Normally, they’re out there after school and when I get home from work I’ll watch or help them until dinnertime. One day I arrived in time to hear Alpha describing all the options – the runs from the top of the pile.

  • Disaster
  • Daredevil
  • Tiny Terror

They’ve never been skiing, so I don’t know where he got the idea to name the different slopes. Maybe he has a future in marketing.

Gloves

What to do if your glove falls off in the snow?

picture of a child who lost his glove in the snow

If you’re a one- or two-year-old, your best bet is just to sit in the snow and cry.

picture of a crying child who lost his glove in the snow

Sledding Devices

Alpha has a favorite sled, which he likes to use. We bought the family a new sled, and Beta promptly claimed it as his. Since Alpha had already claimed his own, and since Gamma didn’t really care, Beta’s claim stuck.

But before all that, Beta was trying different sleds, including this:

photo of a child using a shovel for a sled

Yes, he sat on the shovel and slid down the hill. It worked, mostly.

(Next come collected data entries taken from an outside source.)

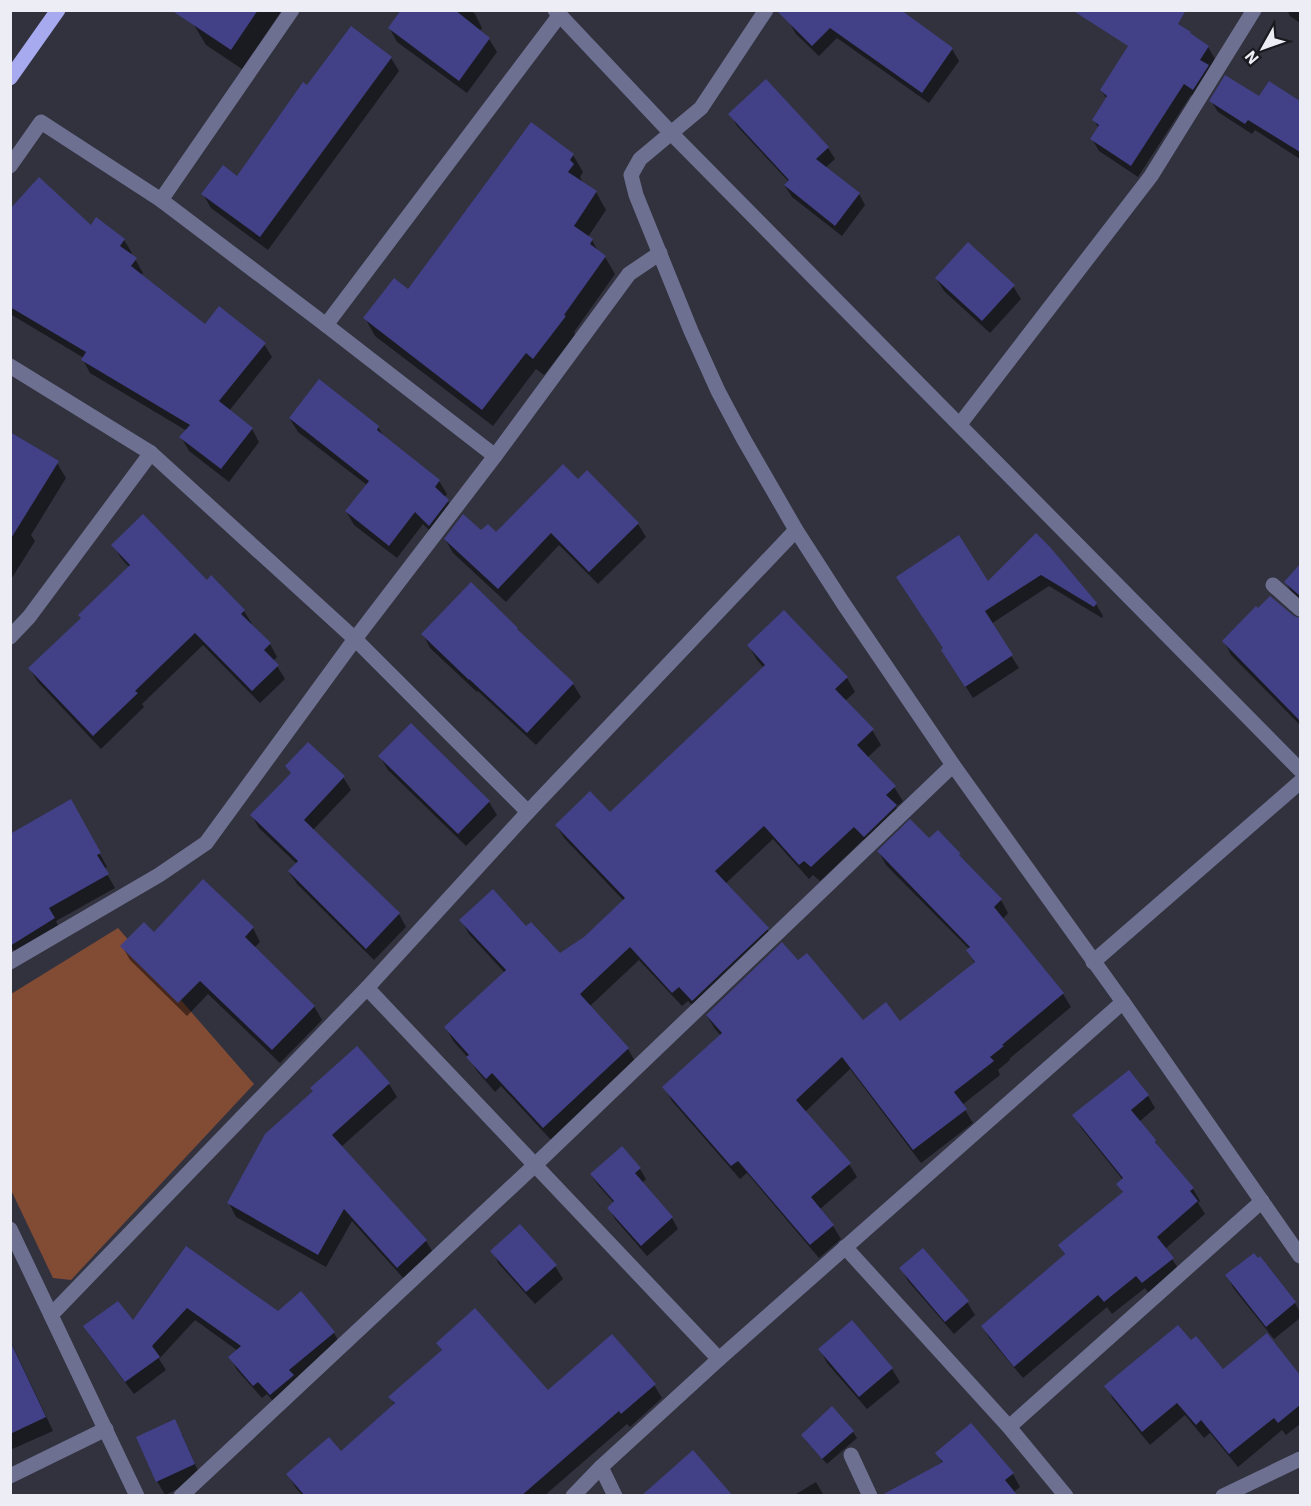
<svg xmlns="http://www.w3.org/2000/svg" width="1311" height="1506" viewBox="0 0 1311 1506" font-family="'IBM Plex Sans',sans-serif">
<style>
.green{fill:#824b34}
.shadow{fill:#0007}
.building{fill:#424086}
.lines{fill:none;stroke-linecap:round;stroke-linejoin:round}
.minor{stroke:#6e7091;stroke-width:15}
.major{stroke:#a7aaee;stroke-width:15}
</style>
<rect width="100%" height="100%" fill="#31323e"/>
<path class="green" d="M118 928 254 1084 71 1280 53 1278 11 1190V994Z"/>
<g class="shadow">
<path d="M204 10H282L242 69 206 45 194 25Z"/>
<path d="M403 10H470L475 14 482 28 480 31 489 39 497 52 467 93 397 42 390 29Z"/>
<path d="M899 10 952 49 959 61 929 103 837 38 819 56 796 34 789 22Z"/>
<path d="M1287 10H1300V23L1290 16Z"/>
<path d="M1208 47 1215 59 1200 101 1191 95 1138 177 1099 151 1092 139 1099 129 1094 120 1107 99 1101 90Z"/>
<path d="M391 58 399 71 268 250 211 208 203 194 238 178 307 87Z"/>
<path d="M1270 83 1300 103V159L1255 130 1252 134 1218 112 1211 101 1260 98Z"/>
<path d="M730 114 828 148 835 159 825 168 859 194 865 205 842 236 792 197 785 186 789 182 737 126Z"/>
<path d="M573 155 583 172 580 177 583 183 596 192 606 210 588 237 592 240 599 253 605 257 615 274 574 332 575 335 544 375 536 369 493 426 375 336 365 318 408 291Z"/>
<path d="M96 219 124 240 132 253 130 255 135 259 143 273 141 276 205 327 264 344 272 357 229 411 252 429 259 442 229 482 189 451 181 437 187 431 90 373 83 360 84 358 10 314V241L91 227Z"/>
<path d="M936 278 1013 286 1021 299 990 333 944 291Z"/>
<path d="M290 419 378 427 384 437 439 481 447 494 444 498 448 501 455 515 437 538 423 524 397 558 354 525 346 511 367 485 298 432Z"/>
<path d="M10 434 57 463 66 478 31 535 35 541 10 581Z"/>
<path d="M587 472 638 524 646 537 598 584 559 545 506 602 453 553 445 539 481 532 496 534 578 481Z"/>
<path d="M1036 535 1096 604 1103 616 1102 618 1049 586 991 624 1019 668 973 698 950 662 988 583Z"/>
<path d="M113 545 207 582 244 611 252 624 250 625 270 644 277 657 273 661 277 666 285 679 260 703 203 645 142 704 144 707 101 749 38 682 30 669 82 619 129 567 121 558Z"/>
<path d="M1300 566V601L1293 595 1286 582Z"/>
<path d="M1293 618 1300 619V725L1231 655 1224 641Z"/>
<path d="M517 629 520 634 573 684 581 697 536 745 478 691 477 692 430 648 423 634Z"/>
<path d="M749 646 847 678 855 692 845 701 872 730 881 745 867 758 894 787 903 801 896 807 904 821 873 850 863 840 820 881 813 875 809 879 773 839 725 884 767 929 776 943 701 1014 688 1001 682 1006 639 960 589 1007 628 1049 636 1063 552 1141 501 1086 495 1092 477 1071 470 1060 454 1042 446 1028 505 973 469 934 461 920 526 928 559 955 585 938 624 901 565 839 556 825 610 814 764 668 757 660Z"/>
<path d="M380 757 489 802 497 815 466 846 388 770Z"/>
<path d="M343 777 351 790 313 830 399 914 406 927 374 960 297 884 289 872 297 864 259 828 252 816Z"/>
<path d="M71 801 107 867 104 869 115 888 56 921 61 932 19 958 10 945Z"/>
<path d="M938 832 959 855 963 861 1001 900 1008 913 1002 920 1063 994 1071 1007 1009 1059 1010 1060 998 1070 1000 1075 962 1105 973 1123 921 1163 850 1069 805 1112 849 1164 857 1177 819 1210 833 1226 841 1239 819 1258 747 1173 740 1179 672 1101 664 1087 721 1036 715 1029 707 1016 798 962 862 1022 900 1023 975 964 968 950 969 949 886 865 879 852 929 840Z"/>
<path d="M203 881 253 928 260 942 254 948 314 1006 322 1020 280 1063 208 994 187 1016 130 960 122 946 154 934Z"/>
<path d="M357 1048 389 1084 397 1097 341 1147 426 1241 434 1254 405 1280 352 1221 326 1267 236 1217 229 1203 314 1092Z"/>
<path d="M1148 1096 1155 1108 1139 1122 1155 1141 1161 1151 1193 1189 1200 1201 1198 1203 1205 1214 1165 1249 1180 1271 1150 1295 1145 1288 1112 1314 1107 1307 1023 1378 990 1339 982 1326 1065 1255 1060 1245 1123 1193 1118 1184 1123 1180 1082 1129 1074 1116Z"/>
<path d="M640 1169 646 1179 642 1183 672 1218 678 1229 647 1256 615 1219 609 1208 614 1203 598 1185 591 1175Z"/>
<path d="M186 1248 278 1312 334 1333 341 1346 278 1407 267 1394 262 1398 237 1370 230 1357 238 1351 195 1320 159 1359 166 1370 134 1394 93 1340 85 1327 133 1323Z"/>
<path d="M492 1251 555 1266 563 1279 535 1304 499 1264Z"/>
<path d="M1260 1258 1295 1303 1300 1312V1318L1274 1339 1234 1289 1227 1276Z"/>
<path d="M901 1268 967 1302 975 1315 954 1334 908 1281Z"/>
<path d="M852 1322 892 1369 900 1382 867 1409 827 1363 820 1349Z"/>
<path d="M1266 1335 1300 1378V1424L1286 1435 1282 1430 1238 1467 1210 1433 1204 1438 1185 1415 1150 1445 1113 1399 1106 1386 1190 1342 1223 1371Z"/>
<path d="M10 1340 53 1431 10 1450Z"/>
<path d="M438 1344 548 1392 654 1385 662 1398 630 1427 627 1424 544 1496H303L296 1488 288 1475 341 1453 395 1405 390 1397 443 1352Z"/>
<path d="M853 1432 857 1438 827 1464 806 1441 803 1435Z"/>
<path d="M182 1434 201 1478 165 1495 157 1481 138 1437Z"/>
<path d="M937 1454 1013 1474 1020 1487 1013 1493 943 1464Z"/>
<path d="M816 1482 824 1496H793Z"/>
</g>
<g class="building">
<path d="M171 10H258L231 50Z"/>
<path d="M401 10H455L490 38 459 81 388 28Z"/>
<path d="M776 10H901L953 48 922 93 830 28 812 46Z"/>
<path d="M1072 10H1186L1178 24 1191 32 1190 33 1209 46 1200 60 1209 65 1193 90 1184 84 1131 166 1090 139 1099 125 1092 120 1107 96 1100 90 1128 46Z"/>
<path d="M351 26 392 57 260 237 201 194 223 165 237 176 303 82 307 85Z"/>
<path d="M1225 75 1259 96 1269 81 1300 101V152L1248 120 1245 124 1209 101Z"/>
<path d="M766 79 829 147 816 159 860 193 835 226 784 185 789 180 728 114Z"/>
<path d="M531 122 574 154 570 160 574 164 568 172 597 191 574 226 593 239 590 244 606 256 564 315 566 316 533 359 526 353 482 410 363 318 394 278 408 289Z"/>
<path d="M39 177 91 225 96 217 125 239 120 246 137 258 131 266 205 324 219 306 266 343 219 401 253 428 221 469 179 437 190 425 81 360 86 352 10 307V209Z"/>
<path d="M968 242 1015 285 982 321 935 278Z"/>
<path d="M319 379 379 426 377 430 440 480 435 487 449 500 429 526 415 512 389 546 345 511 369 481 289 418Z"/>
<path d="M10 432 59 461 10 540Z"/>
<path d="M563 464 578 479 587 470 639 523 589 572 551 533 498 589 444 539 463 514 481 530 488 524 496 532Z"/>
<path d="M143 514 207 580 211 575 245 610 241 614 271 643 264 650 279 665 252 691 195 633 135 691 138 693 93 736 28 668 81 618 78 615 130 565 111 545Z"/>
<path d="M1036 533 1050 547 1097 603 1094 607 1041 575 985 611 1013 655 965 687 941 650 943 648 896 577 959 535 988 581Z"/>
<path d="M1300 564V596L1284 582Z"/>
<path d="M471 582 518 628 517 629 574 683 527 733 469 679V680L421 634Z"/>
<path d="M1270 596 1294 616 1300 618V721L1222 641 1256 606 1258 608Z"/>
<path d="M784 610 848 677 835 689 874 729 857 745 896 786 886 795 897 805 864 837 854 827 811 867 804 861 799 865 764 826 715 871 769 928 692 1001 679 987 672 993 630 947 580 994 629 1048 543 1128 492 1073 486 1079 466 1057 469 1055 444 1027 506 970 459 920 493 889 526 926 531 922 560 953 584 937 625 898 555 825 590 791 610 812 765 665 747 645Z"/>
<path d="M411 723 490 801 458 834 378 756Z"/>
<path d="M308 742 345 776 304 820 400 913 366 949 288 871 298 861 250 815 291 773 285 766Z"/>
<path d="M71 799 101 853 97 855 109 874 49 908 55 918 10 946V834Z"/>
<path d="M910 819 929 838 938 830 961 854 959 855 1002 899 994 907 1064 993 1002 1045 1004 1046 990 1057 994 1061 954 1092 967 1109 913 1150 842 1057 796 1100 851 1163 811 1197 834 1225 810 1245 738 1161 731 1166 662 1087 722 1033 706 1015 782 942 798 960 807 953 863 1020 886 1002 900 1021 975 962 966 950 970 947 877 851Z"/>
<path d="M203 879 254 927 245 937 315 1006 272 1050 200 981 178 1003 120 946 144 922 154 932Z"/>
<path d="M357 1046 390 1083 332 1135 427 1240 397 1268 344 1209 318 1255 227 1203 265 1134 313 1091 310 1088Z"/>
<path d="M1129 1070 1149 1095 1131 1110 1156 1140 1155 1142 1194 1188 1190 1191 1198 1201 1157 1237 1174 1258 1142 1283 1136 1276 1104 1302 1098 1295 1014 1367 981 1326 1065 1254 1058 1245 1123 1192 1116 1184 1123 1178 1072 1115Z"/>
<path d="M622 1146 641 1168 635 1173 673 1217 641 1246 607 1208 614 1201 590 1174Z"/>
<path d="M520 1224 557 1265 526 1292 490 1251Z"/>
<path d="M186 1246 278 1311 301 1291 335 1332 289 1370 294 1375 270 1395 258 1382 253 1386 228 1357 241 1346 187 1308 152 1346 160 1357 125 1382 83 1326 118 1301 133 1320Z"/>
<path d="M923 1248 969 1301 945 1322 899 1268Z"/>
<path d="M1254 1253 1258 1258 1260 1256 1296 1302 1266 1327 1225 1275Z"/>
<path d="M475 1308 548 1390 612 1334 656 1384 621 1414 619 1411 521 1496H305L286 1474 329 1437 341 1451 395 1403 388 1397 442 1350 436 1343Z"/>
<path d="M852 1320 893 1368 859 1397 818 1349Z"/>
<path d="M1178 1325 1191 1340 1196 1336 1223 1369 1267 1333 1300 1375V1405L1278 1423 1274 1418 1229 1454 1201 1420 1196 1425 1177 1403 1142 1432 1104 1386Z"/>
<path d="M10 1341 46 1417 10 1434Z"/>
<path d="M832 1406 854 1431 822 1459 801 1435Z"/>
<path d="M175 1419 195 1464 156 1482 136 1437Z"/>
<path d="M971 1423 1014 1473 1005 1480 1018 1496H880L943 1462 935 1453Z"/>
<path d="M693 1450 733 1496H641Z"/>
</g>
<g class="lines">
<g class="minor">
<path d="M555 10 671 133 1300 770"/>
<path d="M766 10 701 108 640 159 631 175 636 195 691 331 718 391 743 438 796 530 843 603 953 765 1123 1002 1300 1256"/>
<path d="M10 166 41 122 161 200 326 325 495 456"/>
<path d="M161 200 292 10"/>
<path d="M326 325 559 16"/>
<path d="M10 366 151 453 355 639 528 812"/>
<path d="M960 424 1151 176 1254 10"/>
<path d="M1273 585 1300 609"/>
<path d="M10 637 29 617 151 453"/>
<path d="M10 962 159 875 206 843 355 639 495 456 629 274 660 253"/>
<path d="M1093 962 1300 782"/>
<path d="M367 988 719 1359"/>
<path d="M10 1229 137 1496"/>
<path d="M845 1247 1009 1427 1066 1496"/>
<path d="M51 1315 367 988 528 812 796 530"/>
<path d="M1009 1427 1262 1201"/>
<path d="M851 1455 870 1496"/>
<path d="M601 1467 615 1496"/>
<path d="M10 1476 106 1429"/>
<path d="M181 1496 536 1164 953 765"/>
<path d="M573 1496 601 1467 719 1359 1123 1002"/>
<path d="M1223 1496 1300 1459"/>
</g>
<path class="major" d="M10 78 58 10"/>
</g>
<rect width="1311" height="1506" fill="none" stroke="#edeef5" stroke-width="24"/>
<g transform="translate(1263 48) rotate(230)" stroke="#1a1a20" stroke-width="4.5" paint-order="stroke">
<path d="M0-4.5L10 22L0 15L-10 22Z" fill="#edeef5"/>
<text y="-9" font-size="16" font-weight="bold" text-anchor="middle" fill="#edeef5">N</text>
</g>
</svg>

When she opened it, she saw the child, and behold, the boy was crying. And she had pity on him and said, “This is one of the Hebrews’ children.”

Exodus 2:6

Wrestling and Air Fresheners

Here are a couple random conversations that occurred around here recently:

Wrestling

I don’t wrestle much with my children. That’s what uncles are for. But a while back they went through a wanting-to-wrestle with Daadaa phase, so I obliged them with some wrestling. How could I refuse when they spread blankets on the floor and propped pillows against the furniture?

So we wrestled. It was Alpha and Beta versus me. They’re still small and light, so I would let them get my shoulders down for a few seconds and then I would recover and get one of them down and then I would let him escape after a few seconds and so on and so forth.

The wrestling continued for a while until I decided I needed a break. I let Beta pin me…

Beta: …8…9…10! I won!
Me: Alright, good job Beta. Now let’s –
Beta: LEVEL TWO!!!

Oh, the problems of growing up with video games.

Air Freshener

The scene: just outside Gamma’s room
Alpha: Dad, we got an air freshener for Gamma’s room!
Beta: Yeah, come see it!
Everyone exits stage left into Gamma’s room

The scene: inside Gamma’s room. The children are standing next to the smelly trash can where all the dirty diapers reside. If ever an air freshener was needed, it’s here.
Alpha: Here’s the air freshener!

At that point he steps on the pedal that opens the trash can and they both run out of the room laughing.

That is definitely NOT fresh air from there.

Then Jacob was left alone, and a man wrestled with him until daybreak.